Ontop of that my hatrid for SJ is growing more and more everytime I look at him. another stupid shot at the end of the game. Takes a three when he has his defender off the ground instead of going for the strong drive. 


im pissed im going to bed :curse:


----------



## rock747 (Aug 3, 2004)

Honestly, can Stephen Jackson take shots any worse than he did in the 4th quarter of this game? Anthony Johnson thinks he is a hero.


----------



## Gonzo (Oct 14, 2004)

We missed 21 of 25 shots in the 4th quarter. I bet Jackson took most of them.

And why the hell does AJ think he can take 16 shots a game now?


----------



## Pacers Fan (Aug 25, 2002)

Larry Legend said:


> And why the hell does AJ think he can take 16 shots a game now?


Probably the same reason Foster and Pollard think they can go a combined 2-14. Now that I look at it:

Johnson- 6/16
Jackson- 8/20
Peja- 8/17
Jasikevicius- 2/6
Tinsley- 2/6
Harrison- 6/8

David was the only guy who shot over 50%. The entire team shot 39%, compared to the 53% of the Rockets. Yao only scored 8 points after I tuned out? What happened?

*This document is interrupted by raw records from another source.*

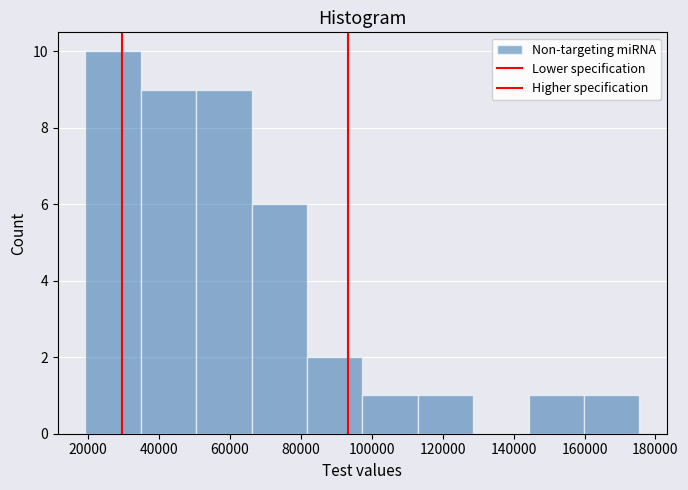

Reading left to right, transcribe this chart: for each bar, give the range it covers on the x-axis and its height. Neither the bar edges nor the heights are printed on the chart, so give them approximately, as read against the axes.

20000 to 34000: 10
34000 to 50000: 9
50000 to 66000: 9
66000 to 82000: 6
82000 to 98000: 2
98000 to 114000: 1
114000 to 128000: 1
128000 to 144000: 0
144000 to 160000: 1
160000 to 176000: 1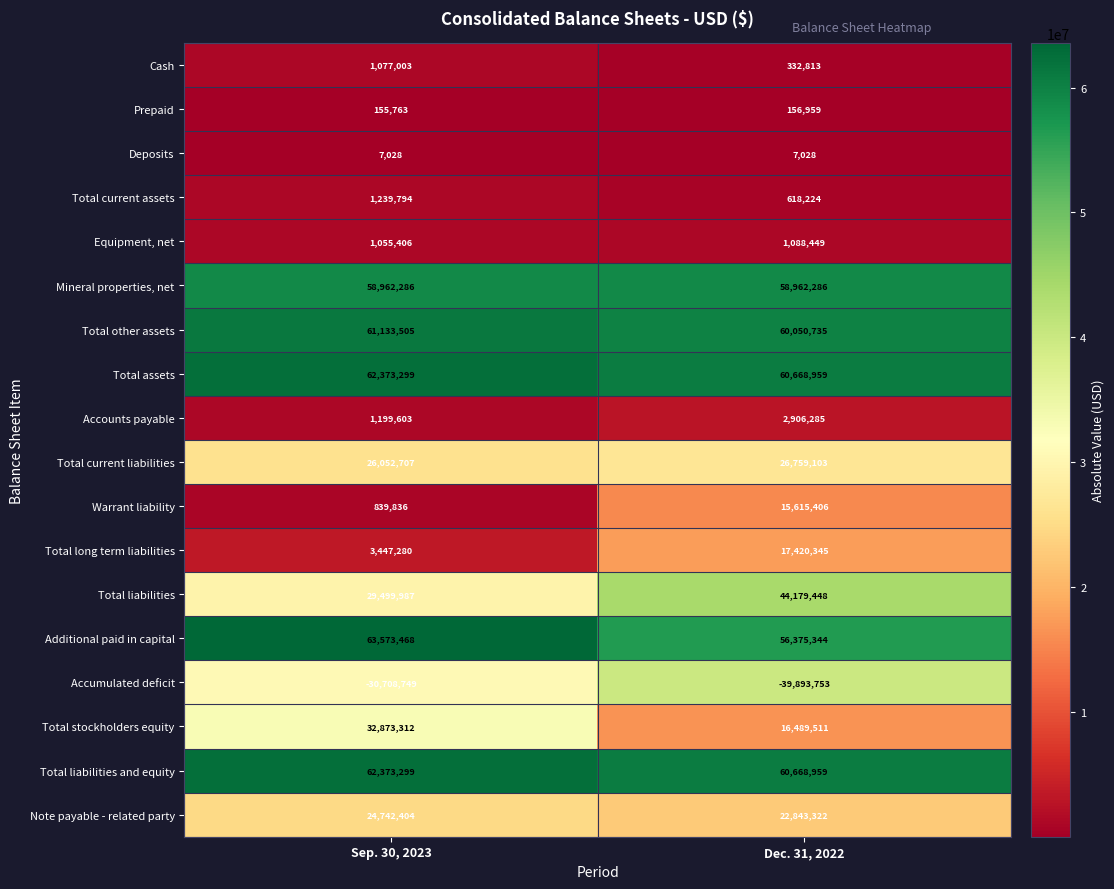

What is the total value across all series at Sep. 30, 2023?

399897231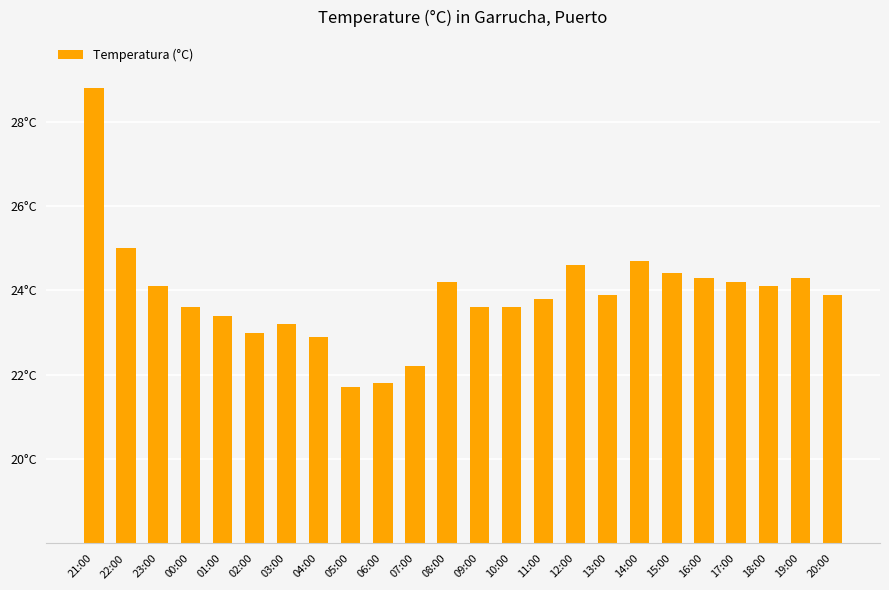

What is the average value?

23.9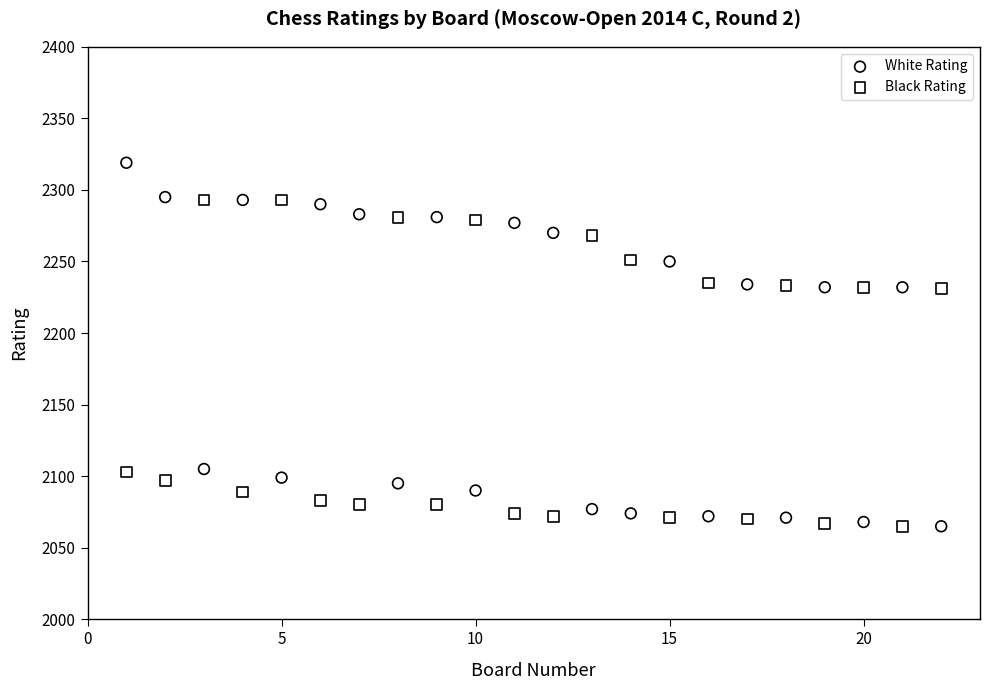

Across all data points, what is the range of Y values (max minus min)?

254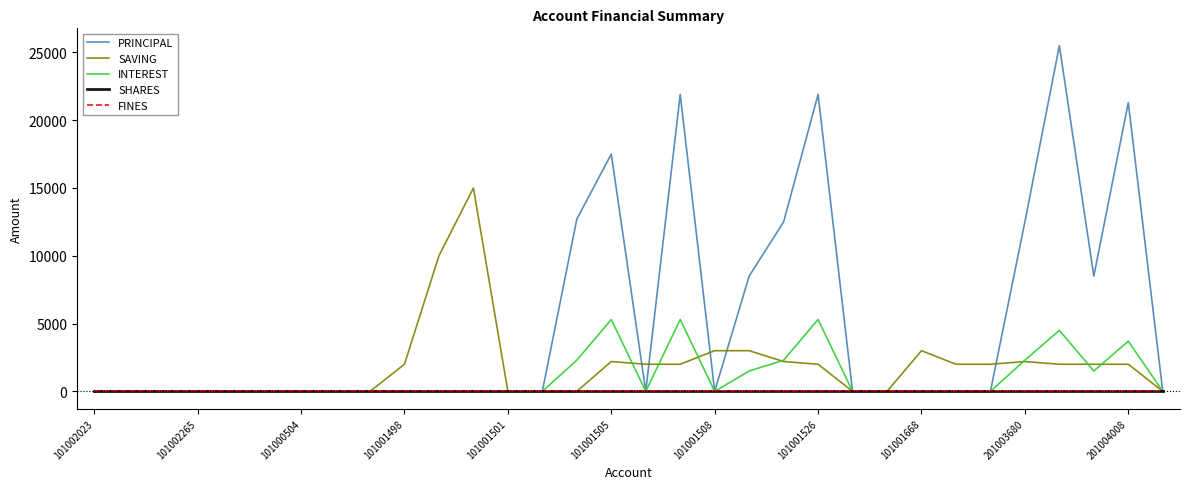

Is this an area chart (filled region under the line)?

No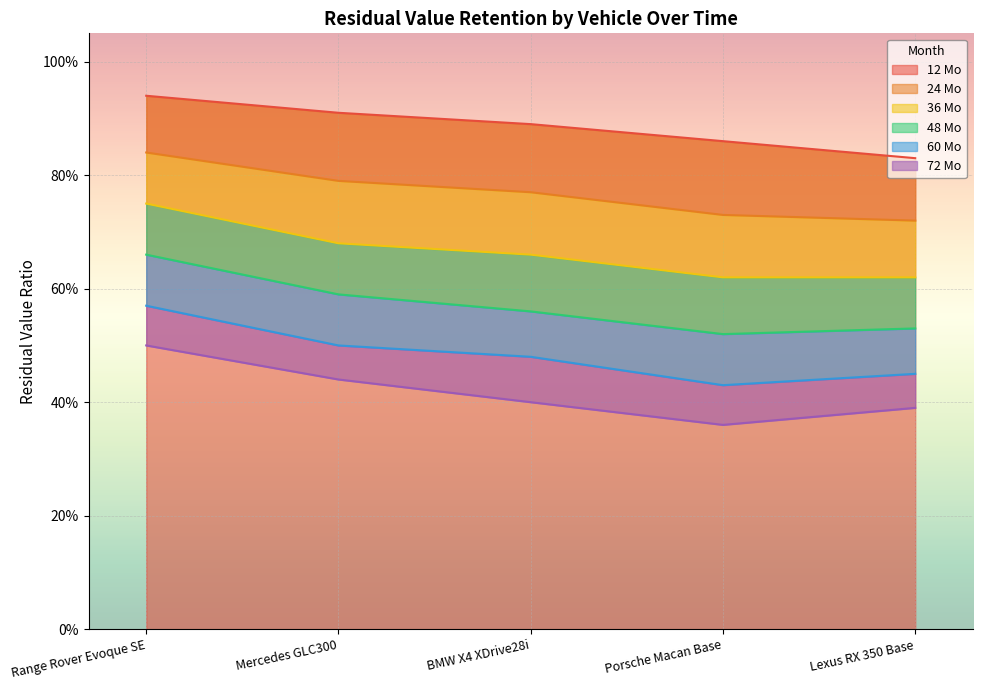

What is the sum of all 24 Mo values?

3.9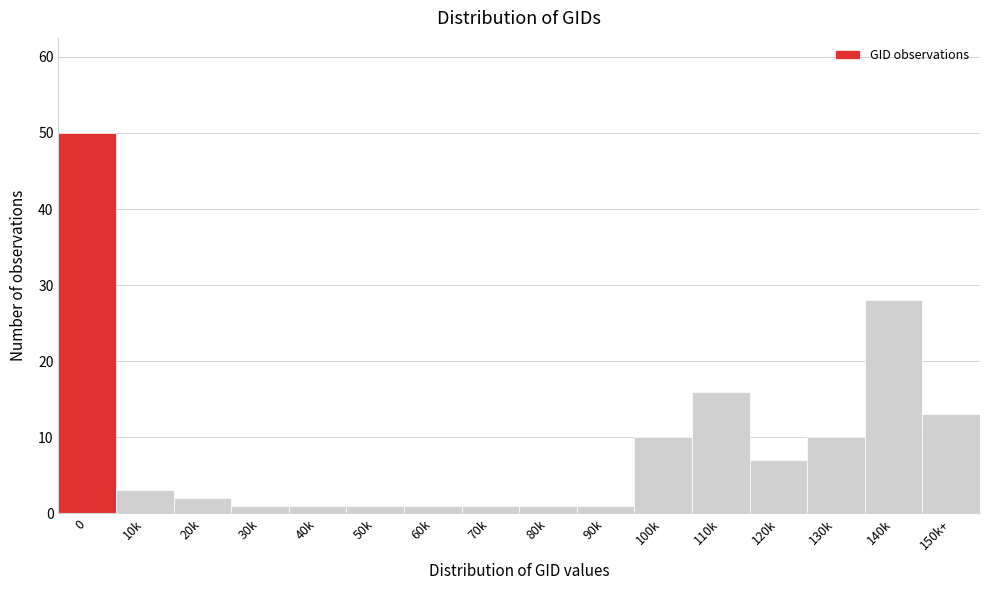

Reading left to right, list all the values displayed in this chart.

50	3	2	1	1	1	1	1	1	1	10	16	7	10	28	13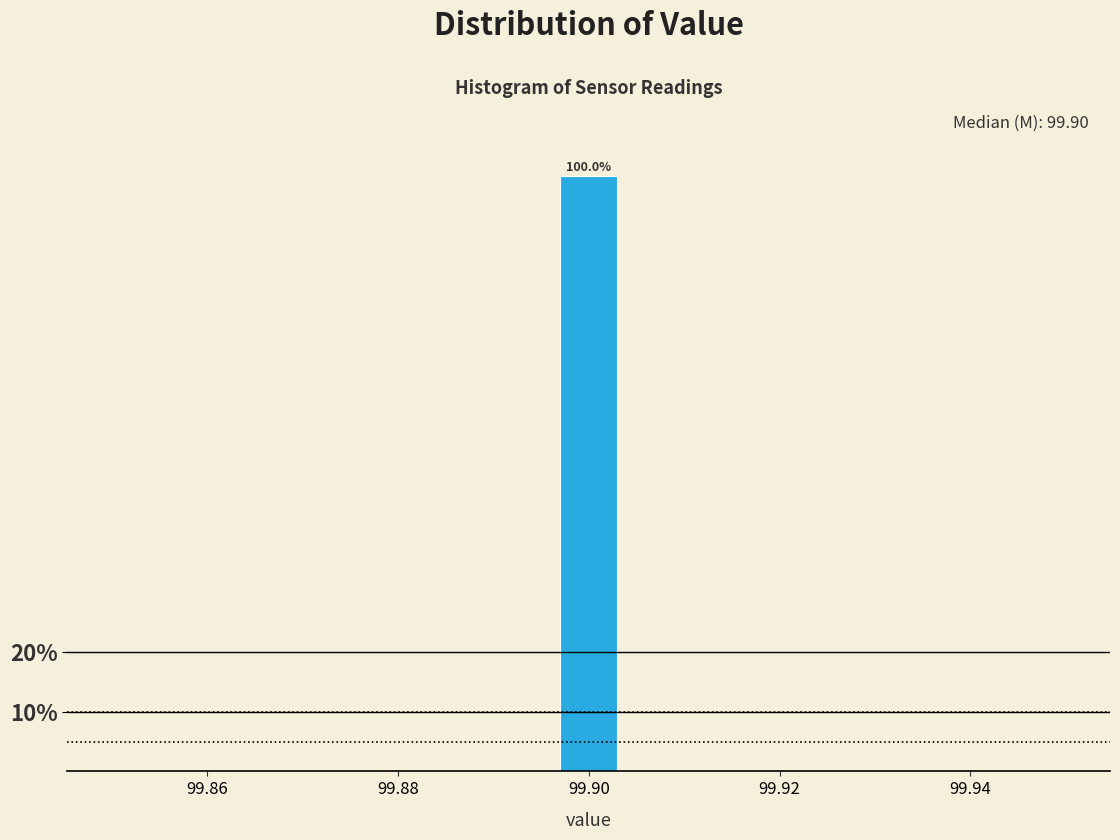

Read against the x-axis, roughly where is the centre of the tallest bar?

99.900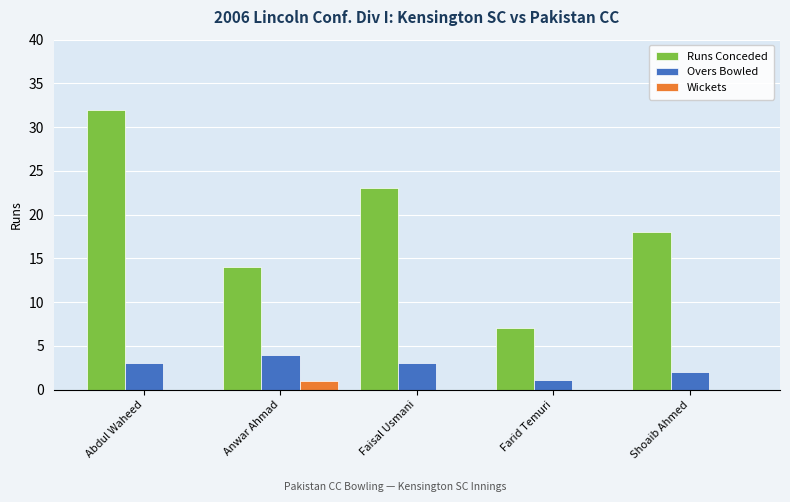

What is the sum of all Wickets values?

1.0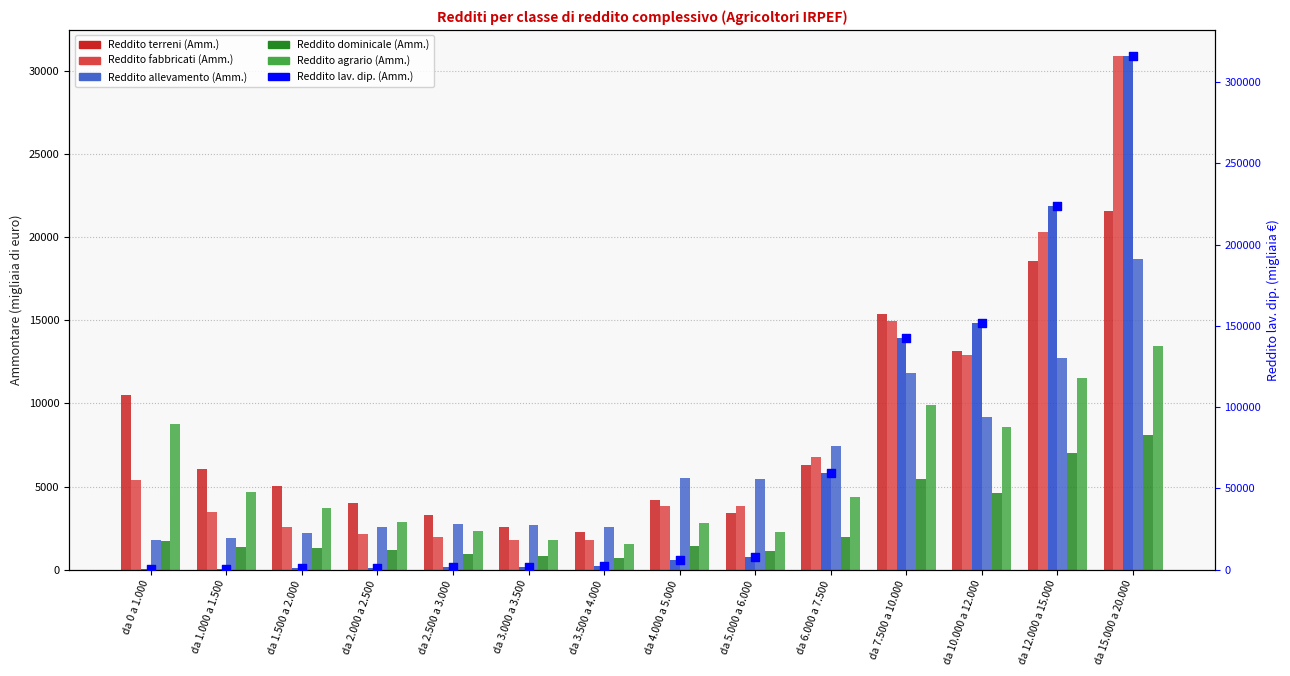

Which series has the widest spread of Y values?

Reddito lav. dip. (Amm.)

Final Score- Rockets 103- Pacers 99

JayRedd- 17
cornholio- 28

Everyone else DQ'd for guessing the Pacers would win.


----------



## Gonzo (Oct 14, 2004)

> 10000.00 points donated to JayRedd successfully!


congrats


----------



## Auggie (Mar 7, 2004)

bench aj :curse: hes taking 16 shots a game and runi is only seeing 6 shots?
let jasikevicius start


----------



## JayRedd (Jan 2, 2006)

Unfortunately, I feel like I'm gonna win a lot of these if all yall keep predicting wins


----------



## PaCeRhOLiC (May 22, 2005)

> 10000 points donated to JayRedd succesfully!




*Go PaCeRs!!!!*


----------